Four Weeks Administration Schedule of Ropeginterferon Alfa-2b (AOP2014/P1101) in Polycythemia Very Patients Allows Maintaining of Efficacy with Favorable Toxicity Profile in the Phase I/II Peginvera Study

Background Ropeginterferon alfa-2b (AOP2014/P1101) is a novel long-acting pegylated IFN-alpha-2b, consisting predominantly of only one isoform, leading to longer half-life and exposure time. Reduced dosing frequencies, better tolerability, improved compliance and more favorable long-term treatment outcomes in patients with polycythemia vera (PV) are expected. The drug has Orphan designation by EMA and FDA and is currently in the phase III stage of development.

Study design The PEGINVERA study (NCT01193699) is the phase I/II single arm dose escalation study with cohort extension after defining the MTD. 51 patients with PV who could be either cytoreduction therapy naive or pre-treated were included. Ropeginterferon alfa-2b was administered subcutaneously in a dose range of 50-540 µg every two weeks. Main objectives were definition of the maximum tolerated dose as well as observation long term safety and efficacy in terms of normalization of blood parameters and molecular abnormalities. The option to switch to an "once every four weeks" schedule has been implemented by the amended protocol for patients who responded well to the treatment and participated in the study for longer than one year. The dose of the study drug had to remain unchanged after the switch, resulting in a decrease of the overall exposure to the drug. Outcomes of this switch are presented here.

Results 44 patients (period A, median exposure duration 37 weeks, mean monthly dose 505 µg), eligible for the analysis ,i.e. being treated in the maintenance setting, were dosed every two weeks based on the Phase II dosing rules prior the amendment. 33 patients (period B, median exposure duration 12 weeks, mean monthly dose 432 µg) were dosed every two weeks beyond the first year and, showing benefit from treatment, have been assessed as eligible for the switch. 28 patients (period C, median exposure duration 93 weeks) were then switched to dosing once every four weeks (mean monthly dose 203 µg). Blood parameters were normalized and remained stable following one year of treatment and could be maintained after the switch (hematocrit, median in % - period A: 42.7, period B: 42.9, period C: 42.8; WBC, median in G/l - period A: 5.6, period B: 5.3, period C: 5.8; platelets, median in G/l - period A: 252, period B: 217, period C: 210). Spleen length stayed stable within the normal range following the switch in the majority of patients (mean, in cm – period A: 11.6, period B: 8.8, period C: 11.1). Complete hematological response could be maintained in 57% of patients in period A, in 38% of patients in period B and in 50% of patients in period C, while for partial hematological responders the results were 71%, 54% and 57%, respectively. Molecular response improved continuously over time, being maintained at the best individual level in 38% of period A patients, compared to 53% of period B and 69% of period C patients. Comparison of patient discontinuations between the arms revealed the following rates: 5(11%) in the period A, 5(15%) in the period B and 3(11%) in the period C, while the mean numbers of adverse events per patient treatment week was 0.15, 0.27 and 0.09 respectively. There were no new drug-related SAEs occurring in the period C.
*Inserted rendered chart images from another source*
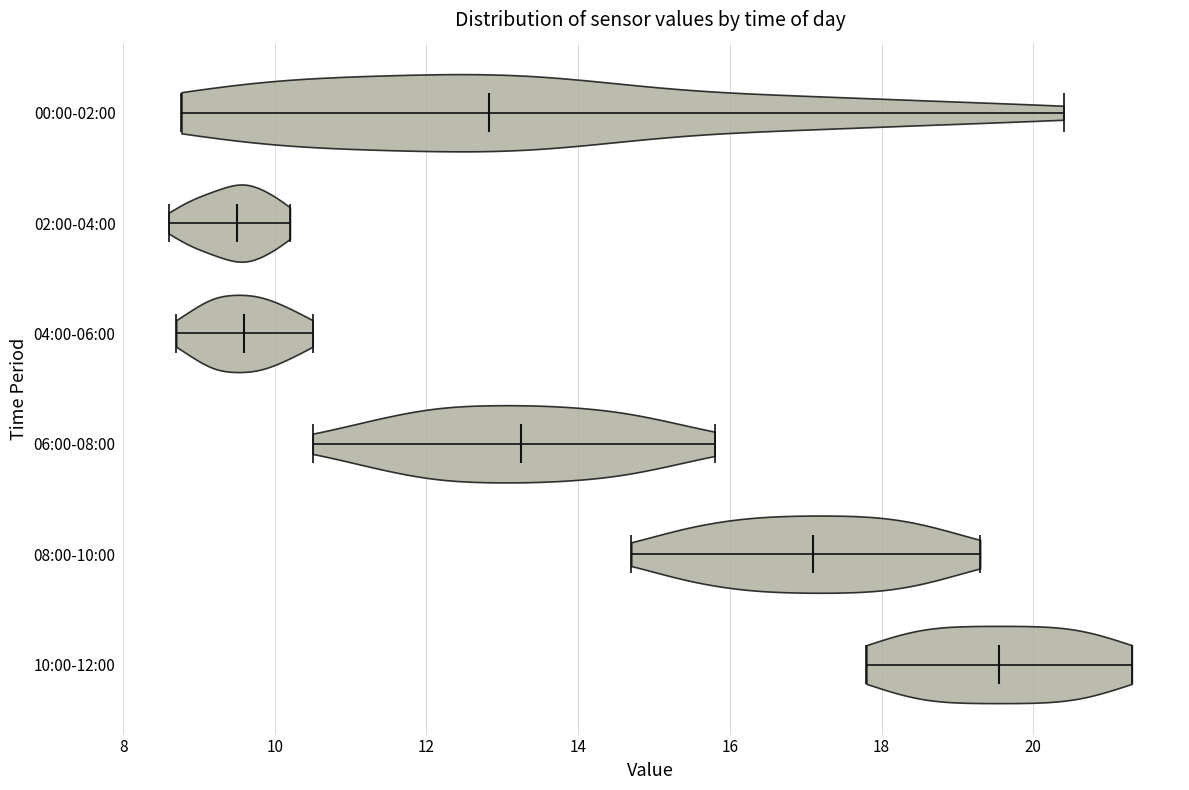

Where does the median line of the violin for 08:00-10:00 sit on the x-axis? The values are not printed on the chart, so give them approximately, as read against the axis.

17.2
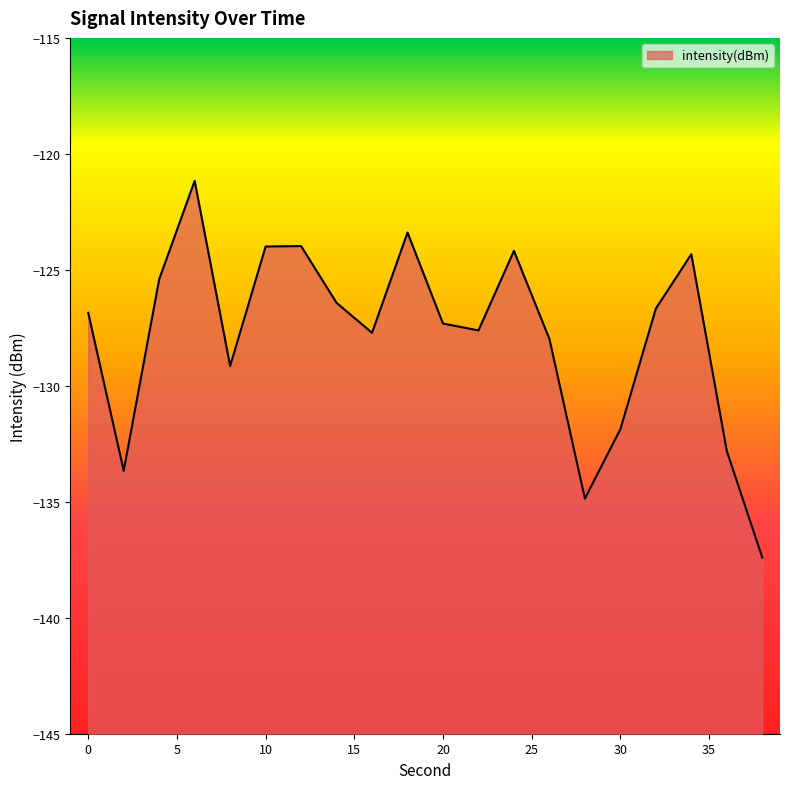

Reading right to left, what are all the values shown in this chart?

-137.4	-132.8	-124.3	-126.7	-131.9	-134.9	-128.0	-124.2	-127.6	-127.3	-123.4	-127.7	-126.4	-124.0	-124.0	-129.1	-121.2	-125.4	-133.7	-126.9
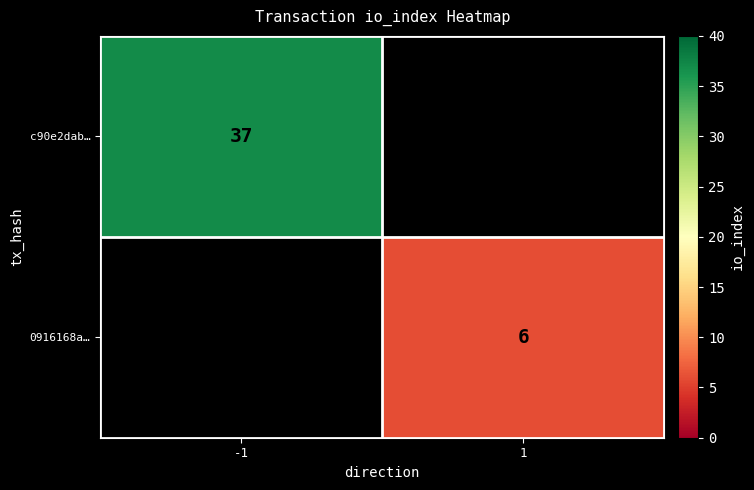

Is the value of 0916168a… at 1 greater than the value of c90e2dab… at -1?

No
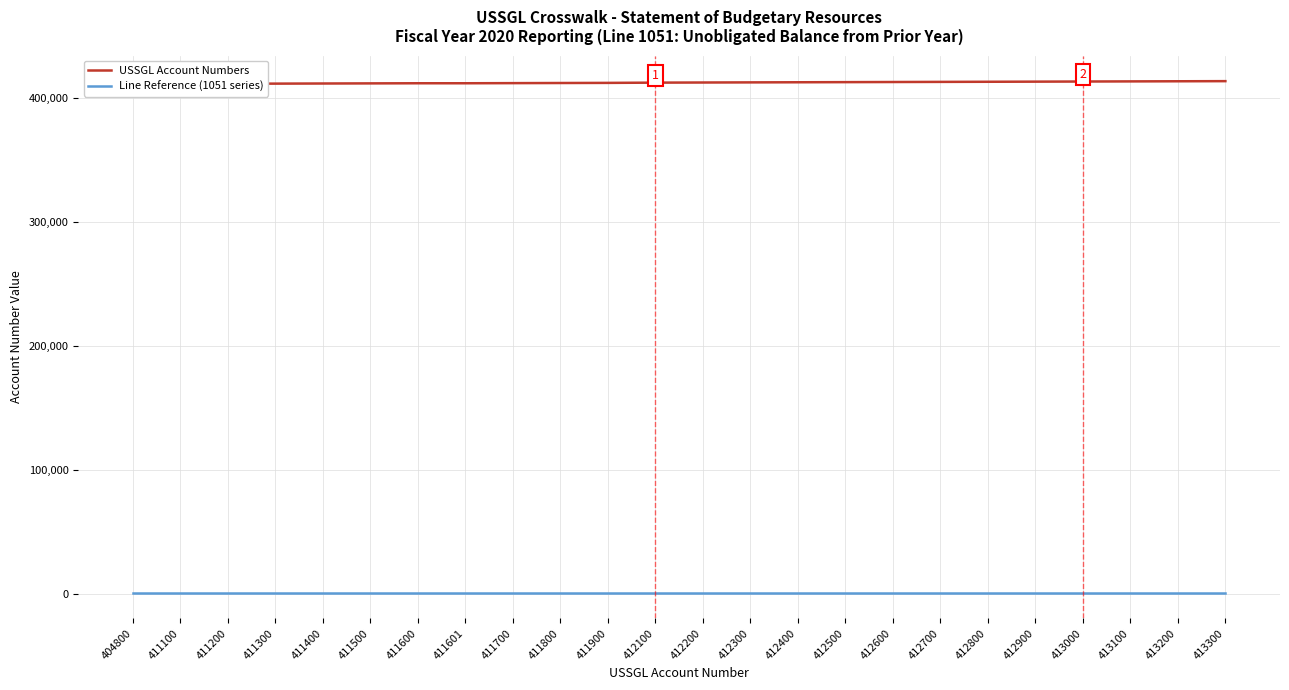

What is the spread (max minus min) of values at 411601?

410550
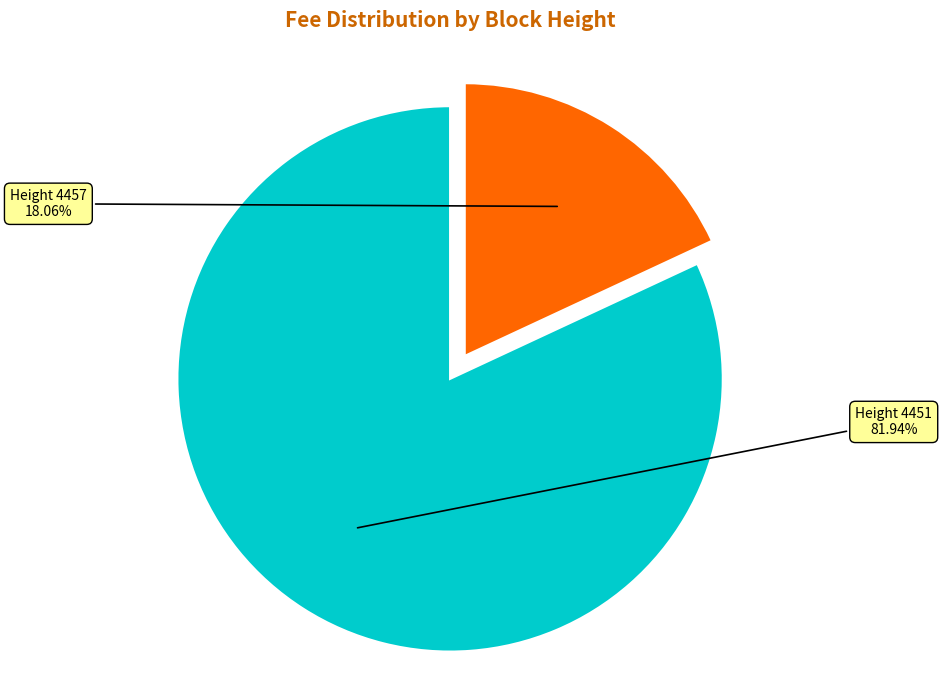

Rank the categories by value from highest to lowest.

Height 4451, Height 4457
Conclusions This explorative data re-confirm the feasibility to administer ropeginterferon alfa-2b once every four weeks, while efficacy was maintained compared to the biweekly application schedule. Reduced injection frequency is not associated with a lack or loss of response, but clearly improves tolerability. Finally, continuous reduction of the JAK2 allelic burden indicates that duration of interferon treatment rather than the absolute dose level is an important variable inducing molecular responses. The here presented findings support the idea that interferon alpha effects in PV are pleiotropic, such as induction of immune-surveillance, which may be sufficiently maintained also at lower ropeginterferon alfa-2b levels.